(Stored data)
──────
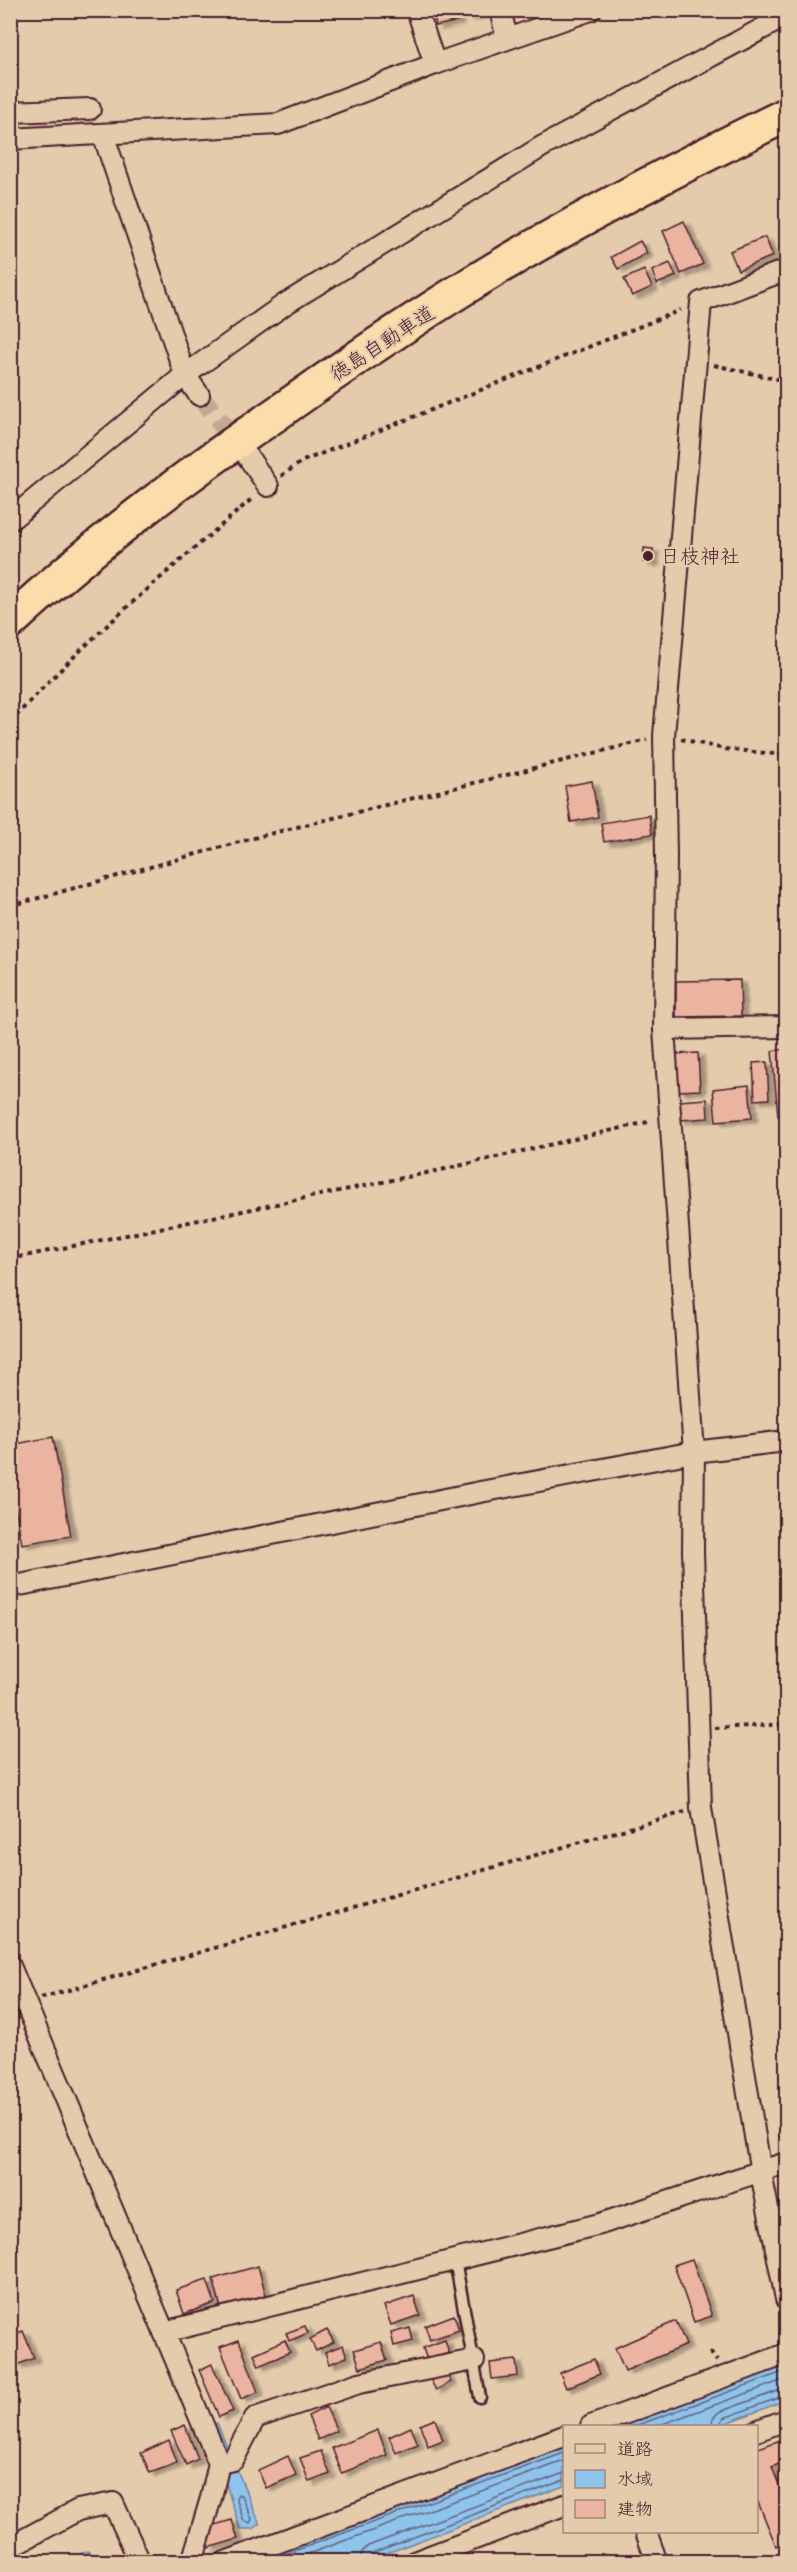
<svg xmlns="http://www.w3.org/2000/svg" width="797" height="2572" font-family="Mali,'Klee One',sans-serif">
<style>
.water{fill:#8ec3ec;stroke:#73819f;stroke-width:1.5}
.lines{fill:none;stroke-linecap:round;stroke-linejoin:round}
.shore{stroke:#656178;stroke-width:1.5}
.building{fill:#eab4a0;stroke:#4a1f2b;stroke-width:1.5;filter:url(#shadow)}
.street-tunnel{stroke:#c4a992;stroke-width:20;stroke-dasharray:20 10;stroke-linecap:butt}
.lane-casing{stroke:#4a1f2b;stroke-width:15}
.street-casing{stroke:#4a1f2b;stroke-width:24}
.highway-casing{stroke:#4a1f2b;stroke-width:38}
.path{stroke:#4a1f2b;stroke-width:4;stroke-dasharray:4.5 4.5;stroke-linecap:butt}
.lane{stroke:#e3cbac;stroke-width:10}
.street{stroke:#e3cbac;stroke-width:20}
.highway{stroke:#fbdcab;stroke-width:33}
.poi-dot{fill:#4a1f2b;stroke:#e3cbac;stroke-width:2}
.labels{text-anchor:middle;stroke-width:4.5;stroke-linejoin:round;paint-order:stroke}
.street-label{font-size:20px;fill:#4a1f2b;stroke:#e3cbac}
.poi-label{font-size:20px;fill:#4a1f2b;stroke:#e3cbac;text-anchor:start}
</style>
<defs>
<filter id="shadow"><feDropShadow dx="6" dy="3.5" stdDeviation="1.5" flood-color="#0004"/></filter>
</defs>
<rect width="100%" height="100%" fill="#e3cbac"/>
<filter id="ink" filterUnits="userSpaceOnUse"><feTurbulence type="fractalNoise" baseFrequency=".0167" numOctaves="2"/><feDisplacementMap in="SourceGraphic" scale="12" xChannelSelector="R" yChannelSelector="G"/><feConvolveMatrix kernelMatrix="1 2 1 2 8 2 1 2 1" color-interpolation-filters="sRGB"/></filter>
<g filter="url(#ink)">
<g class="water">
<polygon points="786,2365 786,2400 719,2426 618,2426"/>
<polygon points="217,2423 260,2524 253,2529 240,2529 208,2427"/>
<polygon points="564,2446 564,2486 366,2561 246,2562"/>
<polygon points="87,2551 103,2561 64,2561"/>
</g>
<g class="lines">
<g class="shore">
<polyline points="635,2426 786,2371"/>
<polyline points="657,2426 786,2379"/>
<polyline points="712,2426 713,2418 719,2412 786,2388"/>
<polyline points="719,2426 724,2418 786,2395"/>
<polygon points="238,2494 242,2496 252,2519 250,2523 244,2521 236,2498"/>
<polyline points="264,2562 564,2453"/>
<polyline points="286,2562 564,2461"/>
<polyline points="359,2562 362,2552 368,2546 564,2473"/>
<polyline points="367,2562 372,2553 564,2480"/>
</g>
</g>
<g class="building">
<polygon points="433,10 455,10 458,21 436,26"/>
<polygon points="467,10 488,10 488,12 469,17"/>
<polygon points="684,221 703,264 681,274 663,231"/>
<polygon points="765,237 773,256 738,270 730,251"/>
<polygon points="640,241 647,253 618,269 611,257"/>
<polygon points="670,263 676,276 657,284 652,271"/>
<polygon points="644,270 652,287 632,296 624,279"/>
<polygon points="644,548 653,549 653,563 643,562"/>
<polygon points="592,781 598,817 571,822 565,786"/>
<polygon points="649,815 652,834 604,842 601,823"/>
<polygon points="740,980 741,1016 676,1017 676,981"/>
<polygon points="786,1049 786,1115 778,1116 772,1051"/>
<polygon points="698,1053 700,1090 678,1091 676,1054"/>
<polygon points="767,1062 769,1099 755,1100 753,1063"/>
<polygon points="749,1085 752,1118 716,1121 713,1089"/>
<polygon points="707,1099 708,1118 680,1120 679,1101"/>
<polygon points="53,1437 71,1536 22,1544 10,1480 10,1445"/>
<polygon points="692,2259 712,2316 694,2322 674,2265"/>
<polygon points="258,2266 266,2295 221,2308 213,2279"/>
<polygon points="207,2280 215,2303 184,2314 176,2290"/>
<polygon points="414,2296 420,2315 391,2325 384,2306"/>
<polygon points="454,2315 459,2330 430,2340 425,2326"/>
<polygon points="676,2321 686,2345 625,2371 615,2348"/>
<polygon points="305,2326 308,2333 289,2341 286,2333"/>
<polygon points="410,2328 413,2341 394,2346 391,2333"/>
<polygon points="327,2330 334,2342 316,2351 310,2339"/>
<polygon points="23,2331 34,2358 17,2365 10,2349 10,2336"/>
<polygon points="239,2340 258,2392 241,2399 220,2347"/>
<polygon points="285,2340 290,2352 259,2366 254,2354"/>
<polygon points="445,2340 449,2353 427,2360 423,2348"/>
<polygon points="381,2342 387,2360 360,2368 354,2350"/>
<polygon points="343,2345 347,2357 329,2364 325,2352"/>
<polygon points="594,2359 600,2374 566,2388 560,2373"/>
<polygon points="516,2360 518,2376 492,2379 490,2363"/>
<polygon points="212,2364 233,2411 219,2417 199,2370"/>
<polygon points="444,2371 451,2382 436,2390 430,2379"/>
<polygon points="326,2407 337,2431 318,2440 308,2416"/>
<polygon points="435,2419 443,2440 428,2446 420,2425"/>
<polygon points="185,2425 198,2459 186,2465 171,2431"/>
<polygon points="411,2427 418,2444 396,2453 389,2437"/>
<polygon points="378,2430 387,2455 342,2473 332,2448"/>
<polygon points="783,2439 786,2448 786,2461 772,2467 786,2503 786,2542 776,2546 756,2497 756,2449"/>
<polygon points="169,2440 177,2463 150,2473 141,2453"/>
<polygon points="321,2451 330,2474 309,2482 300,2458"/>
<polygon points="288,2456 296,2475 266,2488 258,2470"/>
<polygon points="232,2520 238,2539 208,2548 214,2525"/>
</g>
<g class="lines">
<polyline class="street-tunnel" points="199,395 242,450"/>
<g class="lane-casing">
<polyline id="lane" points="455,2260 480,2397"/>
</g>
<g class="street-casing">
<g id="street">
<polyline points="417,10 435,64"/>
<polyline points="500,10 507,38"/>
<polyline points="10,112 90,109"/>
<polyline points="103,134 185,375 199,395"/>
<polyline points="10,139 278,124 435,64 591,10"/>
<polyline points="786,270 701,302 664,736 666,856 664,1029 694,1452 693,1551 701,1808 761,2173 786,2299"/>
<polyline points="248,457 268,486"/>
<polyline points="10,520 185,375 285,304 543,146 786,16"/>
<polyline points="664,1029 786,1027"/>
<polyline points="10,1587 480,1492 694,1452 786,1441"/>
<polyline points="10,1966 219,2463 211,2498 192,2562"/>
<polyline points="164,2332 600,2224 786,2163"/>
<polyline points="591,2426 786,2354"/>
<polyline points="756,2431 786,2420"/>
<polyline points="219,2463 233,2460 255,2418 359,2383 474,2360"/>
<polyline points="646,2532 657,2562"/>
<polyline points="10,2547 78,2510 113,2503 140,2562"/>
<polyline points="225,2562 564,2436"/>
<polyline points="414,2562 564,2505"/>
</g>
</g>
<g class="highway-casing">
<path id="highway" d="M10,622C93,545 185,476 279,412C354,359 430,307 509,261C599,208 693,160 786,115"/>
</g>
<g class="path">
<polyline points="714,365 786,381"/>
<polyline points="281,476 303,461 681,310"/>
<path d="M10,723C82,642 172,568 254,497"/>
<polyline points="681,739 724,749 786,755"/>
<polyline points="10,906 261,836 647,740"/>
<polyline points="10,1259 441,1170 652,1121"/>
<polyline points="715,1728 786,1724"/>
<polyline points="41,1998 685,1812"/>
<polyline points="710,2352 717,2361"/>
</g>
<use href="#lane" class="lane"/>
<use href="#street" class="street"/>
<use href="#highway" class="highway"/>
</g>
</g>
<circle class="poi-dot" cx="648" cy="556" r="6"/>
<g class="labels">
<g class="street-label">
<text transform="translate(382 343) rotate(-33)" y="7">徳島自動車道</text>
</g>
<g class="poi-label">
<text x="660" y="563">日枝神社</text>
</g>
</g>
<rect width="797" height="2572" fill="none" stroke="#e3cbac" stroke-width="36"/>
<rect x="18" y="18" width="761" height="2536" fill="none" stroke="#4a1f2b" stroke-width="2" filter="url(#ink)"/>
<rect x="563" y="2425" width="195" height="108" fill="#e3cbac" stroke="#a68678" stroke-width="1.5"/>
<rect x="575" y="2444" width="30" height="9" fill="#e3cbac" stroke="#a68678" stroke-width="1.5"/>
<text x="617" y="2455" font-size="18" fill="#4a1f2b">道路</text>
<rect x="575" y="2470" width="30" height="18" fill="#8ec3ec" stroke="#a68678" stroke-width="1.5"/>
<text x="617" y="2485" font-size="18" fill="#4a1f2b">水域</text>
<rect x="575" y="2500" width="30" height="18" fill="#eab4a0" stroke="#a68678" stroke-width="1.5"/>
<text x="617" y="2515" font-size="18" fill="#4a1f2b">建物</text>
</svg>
──────
*WORK ORDER*. Looking at the records above, which lines contain "butt"? Copy those lines.

*WRITTEN RESPONSE*.
.street-tunnel{stroke:#c4a992;stroke-width:20;stroke-dasharray:20 10;stroke-linecap:butt}
.path{stroke:#4a1f2b;stroke-width:4;stroke-dasharray:4.5 4.5;stroke-linecap:butt}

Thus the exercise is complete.